Sinéad has recently been appointed the new cellist of the award-winning Marmen Quartet, having been a member of the European Union Youth Orchestra (EUYO) for seven years. At the invitation of Maestro Iván Fischer, she is a regular guest with the Budapest Festival Orchestra, touring extensively and performing in some of the world’s finest concert halls, including Carnegie Hall, Philharmonie de Paris, Elbphilharmonie Hamburg and Het Concertgebouw. She has also performed with the Chamber Orchestra of Europe, Irish Chamber Orchestra, Spira Mirabilis, Georgian Chamber Orchestra and the iPalpiti Ensemble of International Laureates. She regularly plays under some of the world’s most renowned conductors, including Bernard Haitink, Gianandrea Noseda, Vladimir Ashkenazy, Jörg Widmann and Vasily Petrenko.

Sinéad has had the pleasure of working with some of the world’s most respected cellists, including Ralph Kirshbaum, Lynn Harrell, Ivan Monighetti, Colin Carr, Raphael Wallfisch, Jérôme Pernoo, Alban Gerhardt, Natalie Clein, Thomas Demenga, Rafael Rosenfeld, Hannah Roberts, Emma Ferrand, David Strange, Cyrille Lacrouts, Péter Szabo, Antonio Lysy and Mike Block.

Sinéad currently plays on a Benjamin Banks cello c. 1780 and a baroque cello and bow generously on loan from the Royal Northern College of Music.

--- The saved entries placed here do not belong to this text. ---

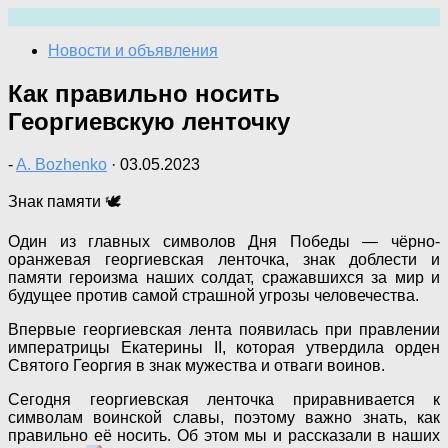
Перейти
к
Новости и объявления
содержимому
Как правильно носить
Георгиевскую ленточку
-
A. Bozhenko
·
03.05.2023
Знак памяти 🕊
Один из главных символов Дня Победы — чёрно-
оранжевая георгиевская ленточка, знак доблести и
памяти героизма наших солдат, сражавшихся за мир и
будущее против самой страшной угрозы человечества.
Впервые георгиевская лента появилась при правлении
императрицы Екатерины II, которая утвердила орден
Святого Георгия в знак мужества и отваги воинов.
Сегодня георгиевская ленточка приравнивается к
символам воинской славы, поэтому важно знать, как
правильно её носить. Об этом мы и рассказали в наших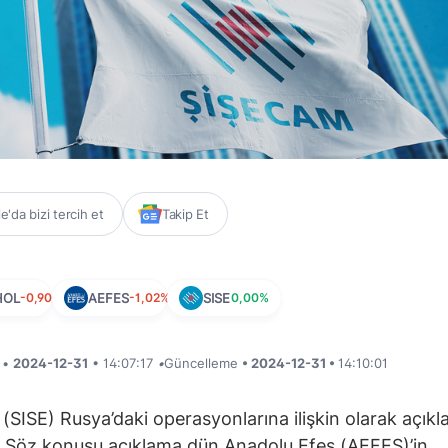
'da bizi tercih et
Takip Et
HOL
-0,90%
AEFES
-1,02%
SISE
0,00%
i •
2024-12-31
• 14:07:17
•
Güncelleme
• 2024-12-31 •
14:10:01
(SISE) Rusya’daki operasyonlarına ilişkin olarak açık
 Söz konusu açıklama dün Anadolu Efes (AEFES)’in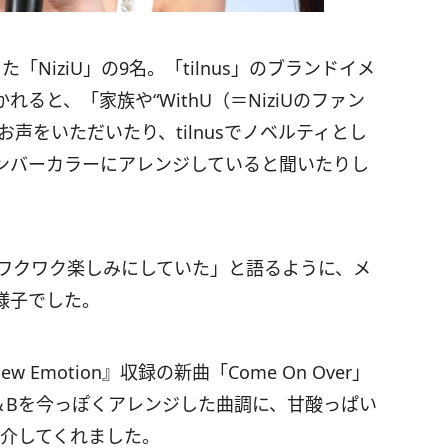
NiziU」の9名。「tilnus」のブランドイメ
ると、「家族や“WithU（＝NiziUのファン
声をいただいたり、tilnusでノベルティとし
ンバーカラーにアレンジしていると聞いたりし
ワクワク楽しみにしていた」と語るように、メ
様子でした。
ew Emotion』収録の新曲「Come On Over」
＆Bを今っぽくアレンジした曲調に、甘酸っぱい
介してくれました。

Annette Walther studied in Düsseldorf, Essen and London with Ida Bieler, David Takeno and Vesselin Parschkevov. At the Guildhall School for Music and Drama in London she also took chamber music classes with Sir Colin Davis and the Takacs Quartet. Further masterclasses with Michelle Auclair, Yuri Bashmet, Thomas Brandis, Jürgen Kussmaul and Charles-Andre Linale have been of lasting importance to her musical development.

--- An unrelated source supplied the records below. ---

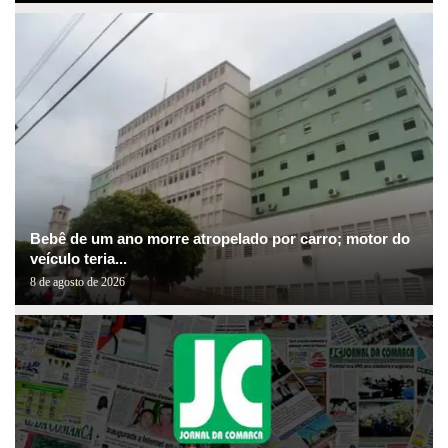
Bebê de um ano morre atropelado por carro; motor do
veículo teria...
8 de agosto de 2026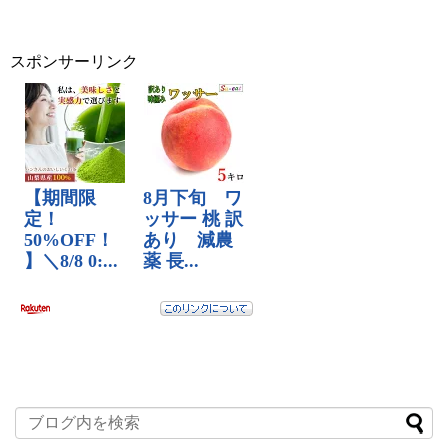
スポンサーリンク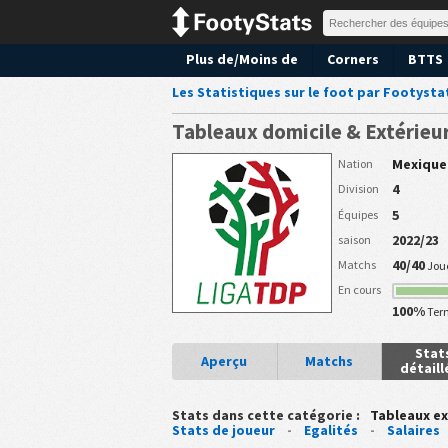
Plus de/Moins de
Corners
BTTS
Les Statistiques sur le foot par Footysta
Tableaux domicile & Extérieu
Mexique
Nation
4
Division
5
Équipes
2022/23
saison
40/40
Matchs
Jou
En cours
100%
Ter
Stat
Aperçu
Matchs
détaill
Stats dans cette catégorie :
Tableaux ex
Stats de joueur
-
Egalités
-
Salaires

Annette has been a stipendiary of the Villa Musica and the Hartmut Schuler Foundations, and in 2004 she was awarded the Artland Musikpreis.

In addition to being a founding member of the Signum Quartet, Annette regularly performs with artists such as Carolin Widmann, Nils Mönkemeyer, William Youn, David Cohen, Liza Ferschtman and Priya Mitchell at festivals including the Musikfestspielen Mecklenburg –Vorpommern, Lofoten International Chamber Music Festival, Musiktage Hitzacker and Kammermusikfest Sylt.

She is a regular guest in the Mahler Chamber Orchestra and ensemble musikfabrik, concertmaster of the Cologne Chamber Orchestra, the Belgian Chamber Orchestra and the Folkwang Chamber Orchestra. She is a member of the Geneva Camerata and Ensemble Ruhr.

At the beginning of 2016, Annette was appointed as violin lecturer at the Louis Spohr Music Academy in Kassel.